The aforementioned recipients, as well as other producers, have been given 15 working days to provide a written outline detailing how the cited violations will be assessed and resolved.
Calling out the lies
Unfortunately, some organizations blatantly fabricate claims pertaining to their manufacturing processes. A critical part of global sourcing includes the assessment of corporate culture. If there are any signs that a company may avoid or blatantly violate regulations, an organization should refrain from doing business with it entirely.
Russ Bynum of The Associated Press noted grievous findings related to the Peanut Corporation of America, which is accused of sending fake salmonella test results to customers.
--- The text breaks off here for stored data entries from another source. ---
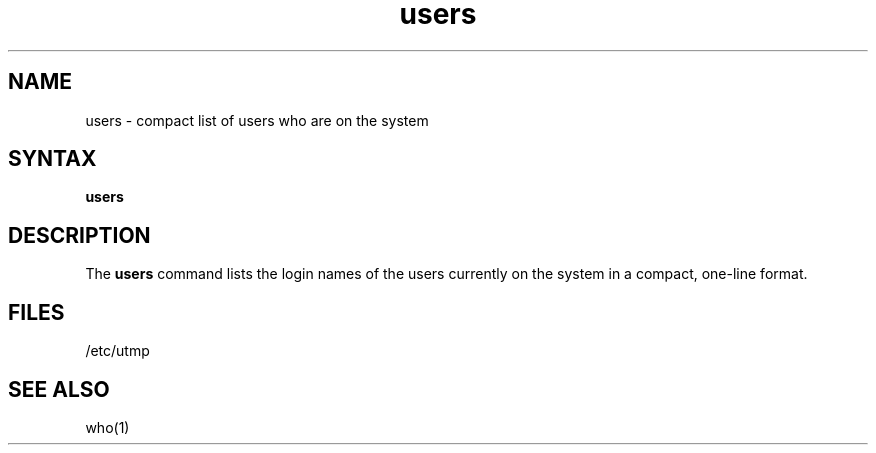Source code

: .\" Last modified by MJT on 26-Aug-85  2324
.\"  Repaired beginning matter to work right in whatis database
.TH users 1
.SH NAME
users \- compact list of users who are on the system
.SH SYNTAX
.B users
.SH DESCRIPTION
The
.B users
command
lists the login names of the users currently on the system in a compact,
one-line format.
.SH FILES
/etc/utmp
.SH SEE ALSO
who(1)
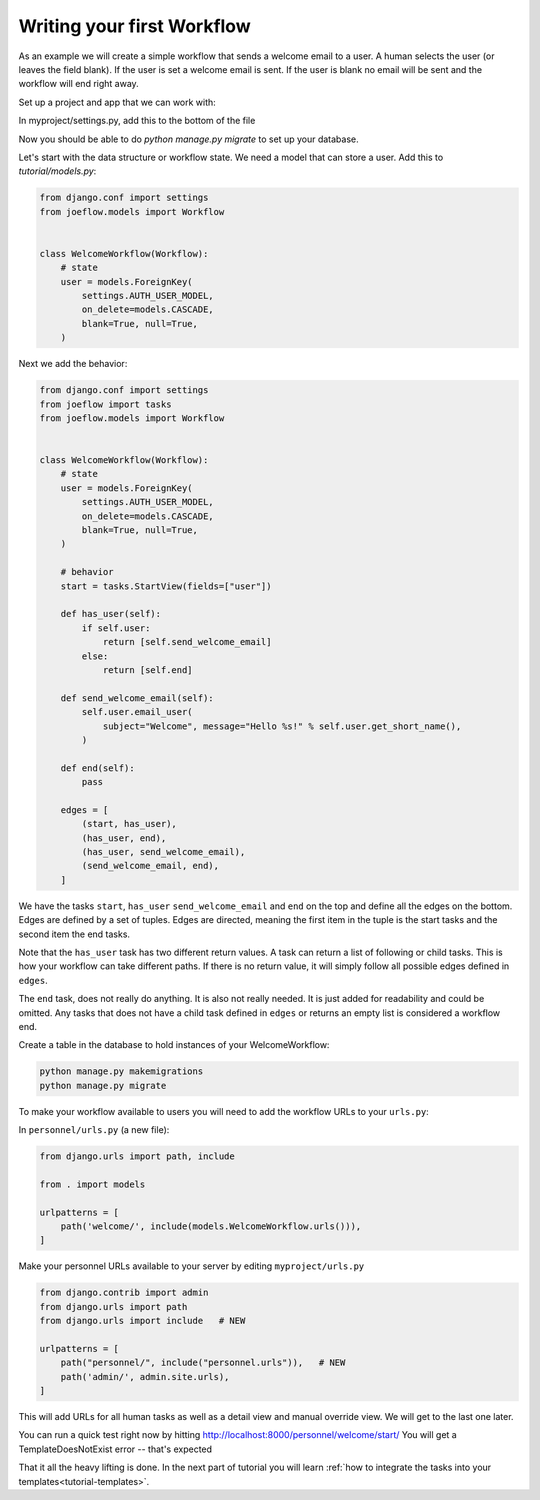 .. _tutorial-workflow:

Writing your first Workflow
===========================

As an example we will create a simple workflow that sends a welcome email to a
user. A human selects the user (or leaves the field blank). If the user is set
a welcome email is sent. If the user is blank no email will be sent and
the workflow will end right away.

.. graphviz::

    digraph {
        graph [rankdir=LR]
        node [fillcolor=white fontname="Georgia, serif" shape=rect style=filled]
        start [color=black fontcolor=black style="filled, rounded"]
        "send welcome email" [color=black fontcolor=black style=filled]
        end [color=black fontcolor=black style=filled]
        "has user" [color=black fontcolor=black style=filled]
        start -> "has user"
        "has user" -> end
        "has user" -> "send welcome email"
        "send welcome email" -> end
    }

Set up a project and app that we can work with:

.. code-block:: bash
    $ django-admin startproject myproject
    $ cd myproject
    $ python manage.py startapp personnel
    
In myproject/settings.py, add this to the bottom of the file

.. code-block:: python
    INSTALLED_APPS.append("joeflow")
    INSTALLED_APPS.append("personnel")
    
Now you should be able to do `python manage.py migrate` to set up your database.

Let's start with the data structure or workflow state. We need a model that can
store a user. Add this to `tutorial/models.py`:

.. code-block:: python

    from django.conf import settings
    from joeflow.models import Workflow


    class WelcomeWorkflow(Workflow):
        # state
        user = models.ForeignKey(
            settings.AUTH_USER_MODEL,
            on_delete=models.CASCADE,
            blank=True, null=True,
        )

Next we add the behavior:

.. code-block:: python

    from django.conf import settings
    from joeflow import tasks
    from joeflow.models import Workflow


    class WelcomeWorkflow(Workflow):
        # state
        user = models.ForeignKey(
            settings.AUTH_USER_MODEL,
            on_delete=models.CASCADE,
            blank=True, null=True,
        )

        # behavior
        start = tasks.StartView(fields=["user"])

        def has_user(self):
            if self.user:
                return [self.send_welcome_email]
            else:
                return [self.end]

        def send_welcome_email(self):
            self.user.email_user(
                subject="Welcome", message="Hello %s!" % self.user.get_short_name(),
            )

        def end(self):
            pass

        edges = [
            (start, has_user),
            (has_user, end),
            (has_user, send_welcome_email),
            (send_welcome_email, end),
        ]


We have the tasks ``start``, ``has_user`` ``send_welcome_email`` and ``end``
on the top and define all the edges on the bottom. Edges are defined by a
set of tuples. Edges are directed, meaning the first item in the tuple is
the start tasks and the second item the end tasks.

Note that the ``has_user`` task has two different return values. A task
can return a list of following or child tasks. This is how your workflow
can take different paths. If there is no return value, it will simply
follow all possible edges defined in ``edges``.

The ``end`` task, does not really do anything. It is also not really needed.
It is just added for readability and could be omitted. Any tasks that does
not have a child task defined in ``edges`` or returns an empty list is
considered a workflow end.

Create a table in the database to hold instances of your WelcomeWorkflow:

.. code-block:: bash

    python manage.py makemigrations
    python manage.py migrate

To make your workflow available to users you will need to add the workflow URLs
to your ``urls.py``:

In ``personnel/urls.py`` (a new file):

.. code-block:: python

    from django.urls import path, include

    from . import models

    urlpatterns = [
        path('welcome/', include(models.WelcomeWorkflow.urls())),
    ]


Make your personnel URLs available to your server by editing ``myproject/urls.py``

.. code-block:: python

    from django.contrib import admin
    from django.urls import path
    from django.urls import include   # NEW

    urlpatterns = [
        path("personnel/", include("personnel.urls")),   # NEW
        path('admin/', admin.site.urls),
    ]

This will add URLs for all human tasks as well as a detail view and manual
override view. We will get to the last one later.
    
You can run a quick test right now by hitting http://localhost:8000/personnel/welcome/start/
You will get a TemplateDoesNotExist error -- that's expected

That it all the heavy lifting is done. In the next part of tutorial you will
learn
:ref:`how to integrate the tasks into your templates<tutorial-templates>`.
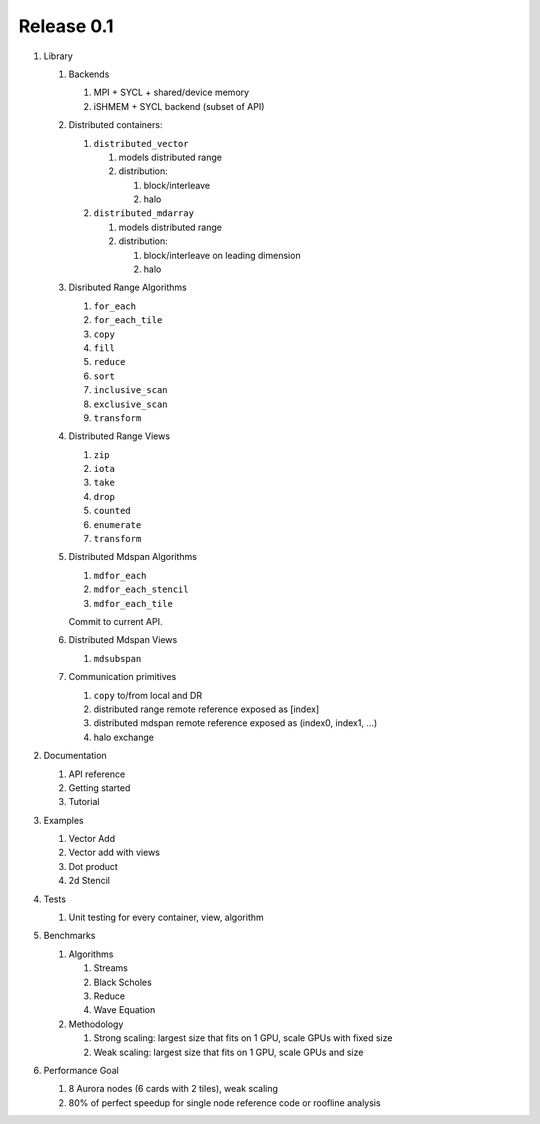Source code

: .. SPDX-FileCopyrightText: Intel Corporation
..
.. SPDX-License-Identifier: BSD-3-Clause

============
 Release 0.1
============

#. Library

   #. Backends

      #. MPI + SYCL + shared/device memory
      #. iSHMEM + SYCL backend (subset of API)

   #. Distributed containers:

      #. ``distributed_vector``

         #. models distributed range
         #. distribution:

            #. block/interleave
            #. halo

      #. ``distributed_mdarray``

         #. models distributed range
         #. distribution:

            #. block/interleave on leading dimension
            #. halo

   #. Disributed Range Algorithms

      #. ``for_each``
      #. ``for_each_tile``
      #. ``copy``
      #. ``fill``
      #. ``reduce``
      #. ``sort``
      #. ``inclusive_scan``
      #. ``exclusive_scan``
      #. ``transform``

   #. Distributed Range Views

      #. ``zip``
      #. ``iota``
      #. ``take``
      #. ``drop``
      #. ``counted``
      #. ``enumerate``
      #. ``transform``

   #. Distributed Mdspan Algorithms

      #. ``mdfor_each``
      #. ``mdfor_each_stencil``
      #. ``mdfor_each_tile``

      Commit to current API.

   #. Distributed Mdspan Views

      #. ``mdsubspan``

   #. Communication primitives

      #. ``copy`` to/from local and DR
      #. distributed range remote reference exposed as [index]
      #. distributed mdspan remote reference exposed as (index0, index1, ...)
      #. halo exchange

#. Documentation

   #. API reference
   #. Getting started
   #. Tutorial

#. Examples

   #. Vector Add
   #. Vector add with views
   #. Dot product
   #. 2d Stencil

#. Tests

   #. Unit testing for every container, view, algorithm

#. Benchmarks

   #. Algorithms

      #. Streams
      #. Black Scholes
      #. Reduce
      #. Wave Equation

   #. Methodology

      #. Strong scaling: largest size that fits on 1 GPU, scale GPUs with fixed size
      #. Weak scaling: largest size that fits on 1 GPU, scale GPUs and size

#. Performance Goal

   #. 8 Aurora nodes (6 cards with 2 tiles), weak scaling
   #. 80% of perfect speedup for single node reference code or
      roofline analysis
Assistant U.S. Attorney Alan Dasher asserted that the business knowingly distributed untested and compromised goods to customers such as Kellogg's.
Former Peanut Corp. of America owner Stewart Parnell, his brother and food broker Michael Parnell and plant quality control manager Mary Wilkerson are each facing charges in U.S. District Court. Although none of them are charged with causing any deaths, the indictment contains 76 isolated counts. The case refers to the 2008-2009 salmonella outbreak, in which an estimated 714 people were infected.
Besides the fact that Peanut Corp. of America is facing a public relations nightmare, entities that conducted business with the corporation may also face certain legal repercussions.